NARRATOR: It looks like wiggling spaghetti, but it helps illustrate what might fulfill Einstein's dream—to combine all the laws of the universe into one single theory.

STEVEN WEINBERG (1979 Nobel Prize in Physics): We don't have a guarantee. It isn't written in the stars that we're going to succeed. But in the end we hope we will have a single theory that governs everything.

NARRATOR: As shown on PBS's NOVA, Einstein's theory of relativity is good at explaining big things like the motions of planets and stars. But the littlest things—atoms and subatomic particles—are governed by completely different rules called quantum mechanics. To physicists, that's like living in a city with two separate sets of traffic laws. Now, what scientists call string theory has the potential to unify the big and the small with tiny, vibrating strands of energy called strings that could be the basic ingredient of everything in the universe. But there's a problem: although scientists can predict them mathematically, strings are so small that no current technology can detect or measure them.

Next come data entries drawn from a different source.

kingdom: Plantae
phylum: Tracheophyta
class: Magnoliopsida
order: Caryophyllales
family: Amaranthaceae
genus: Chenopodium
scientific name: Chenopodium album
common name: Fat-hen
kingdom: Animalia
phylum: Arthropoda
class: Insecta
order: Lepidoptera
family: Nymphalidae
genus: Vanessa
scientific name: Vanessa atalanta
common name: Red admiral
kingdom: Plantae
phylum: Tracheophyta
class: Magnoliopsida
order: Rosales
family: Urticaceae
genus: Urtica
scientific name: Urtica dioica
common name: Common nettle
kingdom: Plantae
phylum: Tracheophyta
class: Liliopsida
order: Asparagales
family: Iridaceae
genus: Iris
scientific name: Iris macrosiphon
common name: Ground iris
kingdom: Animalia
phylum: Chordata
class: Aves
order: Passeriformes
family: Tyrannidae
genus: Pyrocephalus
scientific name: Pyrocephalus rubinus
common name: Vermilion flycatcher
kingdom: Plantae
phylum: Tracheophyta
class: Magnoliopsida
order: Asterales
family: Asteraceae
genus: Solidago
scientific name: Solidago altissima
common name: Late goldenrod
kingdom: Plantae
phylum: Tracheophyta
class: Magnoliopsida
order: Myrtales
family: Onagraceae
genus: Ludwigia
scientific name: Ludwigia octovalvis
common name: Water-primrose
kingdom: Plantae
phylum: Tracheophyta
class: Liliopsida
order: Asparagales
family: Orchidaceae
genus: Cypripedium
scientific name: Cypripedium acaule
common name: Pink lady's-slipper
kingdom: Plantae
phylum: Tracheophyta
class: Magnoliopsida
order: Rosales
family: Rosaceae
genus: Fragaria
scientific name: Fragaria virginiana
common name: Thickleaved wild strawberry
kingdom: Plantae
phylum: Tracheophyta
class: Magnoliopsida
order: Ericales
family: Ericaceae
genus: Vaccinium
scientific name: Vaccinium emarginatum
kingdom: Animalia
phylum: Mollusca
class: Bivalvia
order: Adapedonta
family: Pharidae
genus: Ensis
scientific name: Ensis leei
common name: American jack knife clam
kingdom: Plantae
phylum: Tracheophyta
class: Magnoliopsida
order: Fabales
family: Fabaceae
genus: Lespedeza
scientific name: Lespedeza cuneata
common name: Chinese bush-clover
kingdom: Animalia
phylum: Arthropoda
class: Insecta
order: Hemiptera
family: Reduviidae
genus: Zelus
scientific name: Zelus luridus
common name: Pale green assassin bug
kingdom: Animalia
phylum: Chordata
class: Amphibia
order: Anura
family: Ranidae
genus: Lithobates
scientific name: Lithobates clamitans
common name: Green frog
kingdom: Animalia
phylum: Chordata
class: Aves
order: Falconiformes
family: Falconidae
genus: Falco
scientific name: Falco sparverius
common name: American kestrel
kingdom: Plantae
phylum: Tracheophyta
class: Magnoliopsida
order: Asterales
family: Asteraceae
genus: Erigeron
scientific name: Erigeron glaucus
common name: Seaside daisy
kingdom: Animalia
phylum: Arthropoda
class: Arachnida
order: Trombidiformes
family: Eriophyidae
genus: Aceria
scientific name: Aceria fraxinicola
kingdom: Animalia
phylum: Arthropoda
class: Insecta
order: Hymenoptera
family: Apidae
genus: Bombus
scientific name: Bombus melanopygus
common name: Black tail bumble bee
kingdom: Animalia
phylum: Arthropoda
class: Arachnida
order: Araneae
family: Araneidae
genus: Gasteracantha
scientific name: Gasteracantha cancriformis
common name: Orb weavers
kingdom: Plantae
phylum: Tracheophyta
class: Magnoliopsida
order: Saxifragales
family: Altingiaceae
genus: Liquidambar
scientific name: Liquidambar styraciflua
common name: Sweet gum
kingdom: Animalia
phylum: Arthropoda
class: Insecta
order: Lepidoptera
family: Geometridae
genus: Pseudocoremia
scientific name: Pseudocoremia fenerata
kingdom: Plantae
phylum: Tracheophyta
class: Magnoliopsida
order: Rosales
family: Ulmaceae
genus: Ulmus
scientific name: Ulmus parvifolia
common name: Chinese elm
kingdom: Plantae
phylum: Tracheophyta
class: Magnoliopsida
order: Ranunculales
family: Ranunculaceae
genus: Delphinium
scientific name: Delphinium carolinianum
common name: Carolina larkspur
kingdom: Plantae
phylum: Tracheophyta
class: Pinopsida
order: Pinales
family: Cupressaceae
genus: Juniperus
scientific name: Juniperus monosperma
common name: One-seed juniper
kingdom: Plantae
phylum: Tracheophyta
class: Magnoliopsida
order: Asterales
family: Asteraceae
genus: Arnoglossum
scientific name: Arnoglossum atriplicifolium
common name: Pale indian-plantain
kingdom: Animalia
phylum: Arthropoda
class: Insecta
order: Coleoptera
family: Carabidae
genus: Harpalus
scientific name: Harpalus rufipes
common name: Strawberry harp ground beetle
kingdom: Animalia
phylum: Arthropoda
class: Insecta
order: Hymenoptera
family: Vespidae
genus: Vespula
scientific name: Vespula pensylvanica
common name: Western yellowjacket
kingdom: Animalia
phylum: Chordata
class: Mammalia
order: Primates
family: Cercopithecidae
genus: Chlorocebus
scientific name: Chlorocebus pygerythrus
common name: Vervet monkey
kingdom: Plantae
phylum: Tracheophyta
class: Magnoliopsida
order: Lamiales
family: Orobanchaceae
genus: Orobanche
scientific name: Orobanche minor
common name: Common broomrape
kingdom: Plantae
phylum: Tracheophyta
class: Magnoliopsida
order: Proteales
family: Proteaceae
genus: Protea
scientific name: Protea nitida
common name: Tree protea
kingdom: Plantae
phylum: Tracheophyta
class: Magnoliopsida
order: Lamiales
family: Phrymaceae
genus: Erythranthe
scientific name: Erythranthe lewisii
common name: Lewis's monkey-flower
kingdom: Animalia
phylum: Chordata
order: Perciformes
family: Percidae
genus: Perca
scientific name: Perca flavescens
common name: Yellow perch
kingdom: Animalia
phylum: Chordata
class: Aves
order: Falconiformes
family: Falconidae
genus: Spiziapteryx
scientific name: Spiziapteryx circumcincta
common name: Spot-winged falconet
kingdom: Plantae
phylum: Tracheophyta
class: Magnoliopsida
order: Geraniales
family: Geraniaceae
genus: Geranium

SHELDON GLASHOW (1979 Nobel Prize in Physics): It's a kind of physics which is not yet testable. And I was brought up to believe and I still believe that physics is an experimental science. It deals with the results to experiments or in the case of astronomy, observations.

NARRATOR: But the person who shared a Nobel Prize with Glashow has a different idea.

STEVEN WEINBERG: I think, 100 years from now, this particular period will be remembered as a heroic age when theorists tried and succeeded to develop a unified theory of all the phenomena of nature. But ask me 100 years from now, then I can tell you.

NARRATOR: Until then, it's a controversy that will continue to divide the physics world and string the rest of us along. I'm Brad Kloza.